USA : Pour débloquer l’accès au Sénat, la mission d’entremise discrète confiée à Jeffrey Epstein par une élue démocrate

Les ramifications de l’affaire Jeffrey Epstein continuent de s’étendre dans la sphère politique américaine. De nouveaux documents judiciaires, consultés par notre rédaction via Al Jazeera, mettent en lumière des échanges méconnus impliquant une représentante au Congrès. Ces courriels révèlent comment le financier déchu a été sollicité pour faciliter une connexion de haut niveau au Sénat, dans un contexte d’urgence climatique pour les Îles Vierges.

C’est une correspondance qui détonne avec les prises de position publiques. Alors que Stacey Plaskett, déléguée des Îles Vierges américaines à la Chambre des représentants, a par le passé qualifié Jeffrey Epstein de « démon » dont le comportement la « dégoûtait », des archives dévoilées par le département de la Justice américain racontent une autre histoire en coulisses. Ces documents détaillent une tentative d’utilisation du réseau d’Epstein pour influencer l’agenda législatif à Washington.

p>Une impasse politique après les ouragans

Le contexte remonte à janvier 2018. Les Îles Vierges et Porto Rico peinent à se relever après le passage dévastateur de deux ouragans dans les Caraïbes en 2017. Stacey Plaskett cherche alors désespérément à obtenir des fonds d’aide d’urgence. Cependant, elle rencontre un obstacle majeur : l’impossibilité de sécuriser une audience avec Chuck Schumer, le chef de la minorité au Sénat, qui pilote le projet de loi de secours.

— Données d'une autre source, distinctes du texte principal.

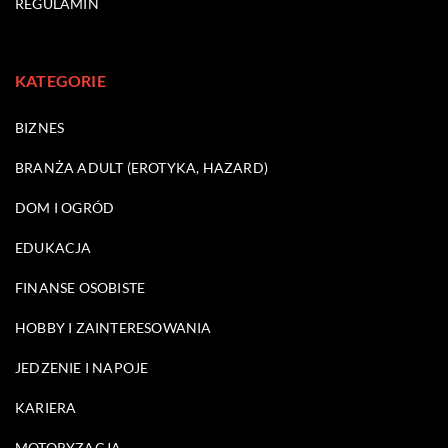
REGULAMIN
KATEGORIE
BIZNES
BRANŻA ADULT (EROTYKA, HAZARD)
DOM I OGRÓD
EDUKACJA
FINANSE OSOBISTE
HOBBY I ZAINTERESOWANIA
JEDZENIE I NAPOJE
KARIERA
MOTORYZACJA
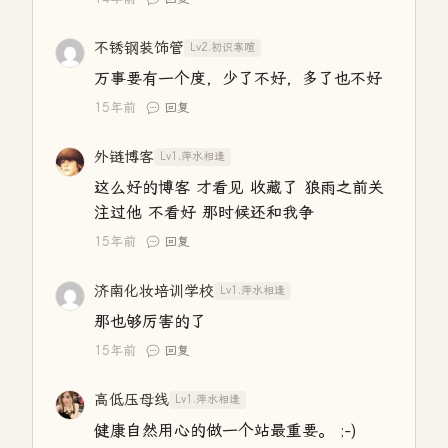
不锈钢装饰管
Lv2.初识寒暄
万事要有一个度，少了不好，多了也不好
15年前
回复
外链博客
Lv1.萍水相逢
这么好的博客 才看见 收藏了 狼雨之前关
注过他 不看好 那时候还和我争
15年前
回复
济南化妆培训学校
Lv1.萍水相逢
那也够厉害的了
15年前
回复
高低压母线
Lv1.萍水相逢
健康自然用心的做一个站最重要。 ;-)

Selon les informations rapportées par Al Jazeera, l’élue craignait que son territoire ne soit ignoré au profit de Porto Rico. C’est dans cette impasse que son entourage s’est tourné vers Jeffrey Epstein.

La chaîne de sollicitation par e-mail

Les documents montrent qu’Erika Kellerhals, avocate fiscaliste aux Îles Vierges et proche de Plaskett, a écrit à Epstein le 24 janvier 2018. « Nous devons aider Stacey à obtenir une réunion avec Schumer. Des idées ? », interroge-t-elle. La réponse du financier ne se fait pas attendre : « Cela ne devrait pas être un problème, j’ai besoin de connaître la raison et le sujet. »

Une fois informé de la situation — Schumer ne parlant que de Porto Rico et ignorant les appels de Plaskett — Jeffrey Epstein a activé son carnet d’adresses. Il a transféré la demande à Kathy Ruemmler, ancienne conseillère juridique principale de Barack Obama, devenue avocate chez Goldman Sachs.

Dans son message, Epstein écrit : « Schumer pilote le projet de loi de secours pour Porto Rico et les Îles Vierges. La représentante Stacey Plaskett n’a pas réussi à obtenir une réunion confirmée avec lui. Peux-tu aider ? » Mme Ruemmler a répondu qu’elle n’avait pas de relation directe avec le sénateur, mais qu’elle tenterait de joindre son chef de cabinet.

Des liens complexes et controversés

Si les documents ne permettent pas de confirmer que la réunion a eu lieu grâce à cette intervention précise, le Congrès a finalement approuvé des fonds d’urgence pour les Îles Vierges en février 2018. Il n’existe par ailleurs aucune trace publique d’une rencontre ou d’une communication directe entre Chuck Schumer et Jeffrey Epstein.

Ces révélations s’ajoutent à une série de controverses entourant les liens entre Stacey Plaskett et le financier, décédé en prison en 2019. L’élue avait échappé de peu à une censure de la Chambre l’année dernière après des révélations indiquant qu’Epstein l’avait conseillée par SMS lors d’une audition parlementaire. Elle a depuis annoncé avoir fait don à des œuvres caritatives d’une somme équivalente aux contributions de campagne reçues d’Epstein.